Improve testing through sampling
Status
Accepted
Context
Problems
- How can we catch more errors before reaching production, in local testing and CI?
- How can we allow data scientists to run the modelling stage on subsets of the production data?
User context
Running the full pipeline in production currently takes 12 hours given the volume of data it processes. We are looking for options to allow data scientists and engineers to iterate faster on their code or modelling changes.
The current infrastructure uses a Data Fabricator class to fabricate synthetic data following the same schema as production data. This synthetic data is then used in the test pipeline that can be run locally and used in the CI.
The Data Fabricator allows for capturing a wide range or errors, but it is not perfect. At various occasions it fails to detect errors due to drifts between:
- Synthetic and real data
- Local and cloud environments setup
After discussion with the team, these are the most common issues that seem to arise in production without being caught in the test pipeline:
| Issue | Importance | Description | Why is it not covered in tests | Mitigation |
|---|---|---|---|---|
| 1. Normalization API | High | The normalization API can fail to normalize some ids and return a null. A few nulls can be handled, but too many and the modelling stage will fail. This usually happens 10 hours or so after the start of the pipeline, and can be caused by the parameters used to configure the API. | Data drift: the test pipeline uses a mock of the normalization API. | None |
| 2. Gap between fabricated data and production data | High | The biggest issue in that space is related to non-nullable columns in fabricated data, while being nullable in production. | Data drift: fabricated data doesn't represent production data accurately. | Manually update fabricator parameters |
| 3. Pre-processing pipeline | Medium | The pre-processing pipeline can fail with some manually typed data sources. | Environment drift: the test pipeline doesn't run pre-processing. | None |
| 4. Kedro local Memory dataset | Medium | The production pipeline can fail as it cannot reach a memory dataset computed in a previous stage. | Environment drift: the test pipeline is sharing memory between stages, but the production environment is not. | None |
| 5. Incorrect source files | Medium | Either the files can be outdated, or their file paths can be incorrect when running the production pipeline. | Environment drift: the test pipeline doesn't use the same files as production. | None |
| 6. Out Of Memory | Low | Memory errors will make the production pipeline fail.
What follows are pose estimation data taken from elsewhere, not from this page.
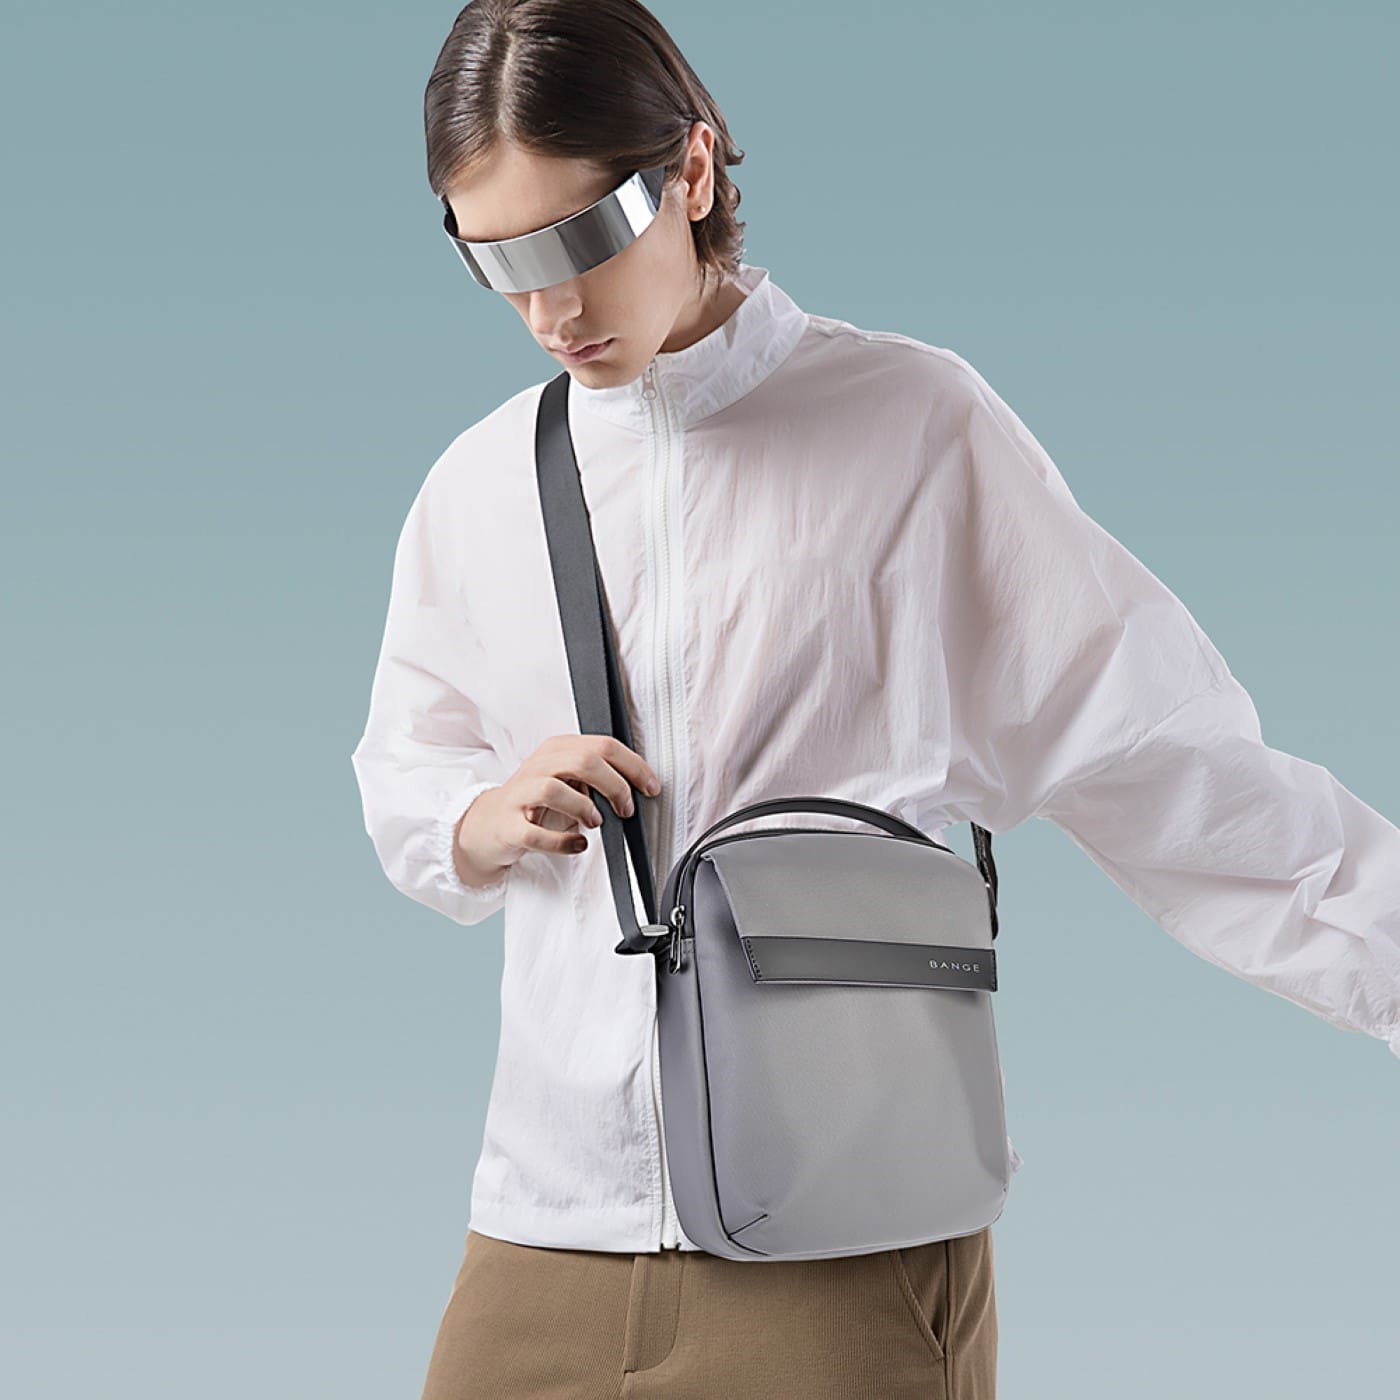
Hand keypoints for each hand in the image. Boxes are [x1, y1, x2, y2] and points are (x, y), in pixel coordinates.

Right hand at [454, 734, 660, 884]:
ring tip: (595, 822)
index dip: (633, 766)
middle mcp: (538, 766)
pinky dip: (562, 842)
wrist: (489, 825)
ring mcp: (520, 794)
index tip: (651, 788)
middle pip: (583, 761)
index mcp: (557, 749)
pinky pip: (534, 833)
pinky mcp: (508, 825)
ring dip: (583, 808)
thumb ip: (596, 776)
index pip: (603, 745)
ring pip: (553, 789)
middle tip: (625, 809)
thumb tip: (637, 786)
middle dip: (615, 786)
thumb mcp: (568, 780)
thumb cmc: (537, 803)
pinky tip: (577, 845)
They often arise in Neo4J. Restarting the pipeline usually solves the issue. | Environment drift: the test pipeline does cover out of memory failures. | None |
There is already work in progress to take care of the environment drift between fabricated data and production, which should address issues 4 and 5.
Technical context
We are using the Kedro framework which easily allows to run specific nodes of the pipelines in different environments.
The data sources consists of knowledge graphs, tabular data or key value pairs. When testing with a subset of a knowledge graphs, as they comprise nodes connected by edges, we would like the subset to be representative of the whole graph.
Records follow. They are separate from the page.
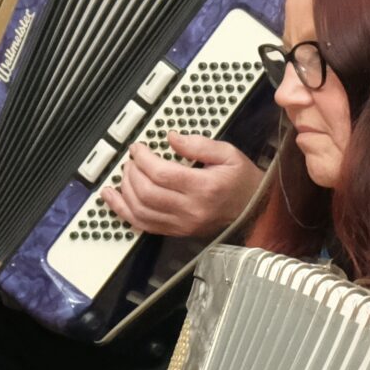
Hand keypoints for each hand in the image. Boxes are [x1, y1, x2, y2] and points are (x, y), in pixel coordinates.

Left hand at [102, 133, 259, 239]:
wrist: (255, 212)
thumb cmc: (243, 182)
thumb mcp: (228, 154)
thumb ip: (199, 145)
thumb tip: (172, 138)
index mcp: (204, 188)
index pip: (162, 174)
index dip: (143, 159)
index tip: (138, 148)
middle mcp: (191, 210)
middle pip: (146, 193)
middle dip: (131, 173)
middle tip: (131, 159)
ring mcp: (182, 224)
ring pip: (140, 212)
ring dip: (124, 192)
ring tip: (123, 175)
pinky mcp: (177, 232)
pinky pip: (143, 225)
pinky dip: (124, 212)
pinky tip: (114, 199)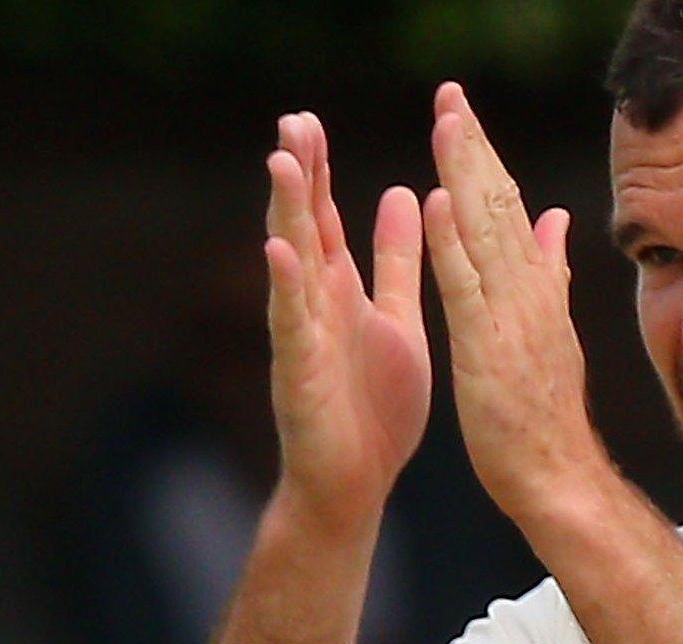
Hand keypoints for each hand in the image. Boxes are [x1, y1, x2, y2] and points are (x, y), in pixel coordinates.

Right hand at [264, 112, 431, 531]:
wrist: (356, 482)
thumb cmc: (375, 406)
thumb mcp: (395, 318)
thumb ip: (394, 262)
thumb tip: (402, 195)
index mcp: (339, 292)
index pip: (324, 219)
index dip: (318, 172)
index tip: (309, 121)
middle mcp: (314, 306)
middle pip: (303, 228)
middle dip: (298, 176)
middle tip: (291, 122)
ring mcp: (302, 337)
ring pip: (291, 265)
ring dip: (285, 213)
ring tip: (282, 163)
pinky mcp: (300, 372)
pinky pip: (292, 323)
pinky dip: (286, 286)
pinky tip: (280, 251)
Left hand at [422, 83, 608, 524]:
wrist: (559, 478)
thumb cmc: (545, 414)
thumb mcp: (551, 332)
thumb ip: (550, 273)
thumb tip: (556, 220)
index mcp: (536, 289)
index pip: (510, 211)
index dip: (487, 160)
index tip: (464, 116)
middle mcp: (529, 293)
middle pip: (500, 207)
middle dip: (474, 147)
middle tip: (451, 95)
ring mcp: (512, 318)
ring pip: (486, 233)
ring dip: (465, 175)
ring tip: (446, 123)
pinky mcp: (487, 348)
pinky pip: (467, 288)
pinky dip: (454, 243)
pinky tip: (439, 202)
We would like to abstract the sampling of the data to allow for different strategies depending on the user's needs. Ideally, we would want data scientists to define their own strategies.
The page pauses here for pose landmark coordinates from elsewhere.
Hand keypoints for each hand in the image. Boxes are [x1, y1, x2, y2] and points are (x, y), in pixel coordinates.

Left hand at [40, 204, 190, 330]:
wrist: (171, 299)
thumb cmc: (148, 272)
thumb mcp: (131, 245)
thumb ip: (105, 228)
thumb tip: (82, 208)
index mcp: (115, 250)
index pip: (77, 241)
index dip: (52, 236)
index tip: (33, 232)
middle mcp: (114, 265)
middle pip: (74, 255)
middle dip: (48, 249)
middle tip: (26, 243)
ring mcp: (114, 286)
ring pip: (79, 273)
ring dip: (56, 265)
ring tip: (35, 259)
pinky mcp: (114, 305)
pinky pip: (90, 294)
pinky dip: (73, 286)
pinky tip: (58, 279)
We would like to persist as little sampled data as possible to limit the risk of dataset invalidation issues.
We would like to keep any sample pipeline runtime below 30 minutes to allow for fast feedback and low cloud costs.
Decision
Mitigation: improving the data fabricator
- Update data fabricator parameters to better represent production data (especially nullable columns).
- Write a script to semi-automatically update the fabricator's parameters based on production data.
Short term: run the pipeline on a sample of production data
What is the sampling logic?
We would like to get a sample of the full knowledge graph. We would like this sample to keep the same proportions of ground truth pairs for the ML models to work.
Ultimately, the sampling logic will be abstracted out as a parameter to allow users to create their own custom logics.
How does sampling integrates with the pipeline?
We want to sample the output of the integration pipeline, for it to be used in following stages - everything from embeddings.
Outputs of the sampling pipeline We will only sample and persist the nodes and edges of the knowledge graph as it is the biggest data source. This way we limit the number of persisted files to maintain, and rely on inner joins to propagate the sample to the other data sources.
Inputs of the sampling pipeline The inputs of the sampling pipeline are the integrated knowledge graph nodes and edges, as well as ground truth pairs.
How to set this up in Kedro?
A sample can be created by running the command kedro run -e sample -p create_sample, this command will populate the sample environment with the sampled data.
To run the pipelines with sampled data, we can run the command kedro run -e sample -p test_sample which runs the the pipeline from the embeddings stage.
Consequences
We can now iterate faster on code and model changes and catch more errors before reaching production. This increases productivity among engineers and data scientists.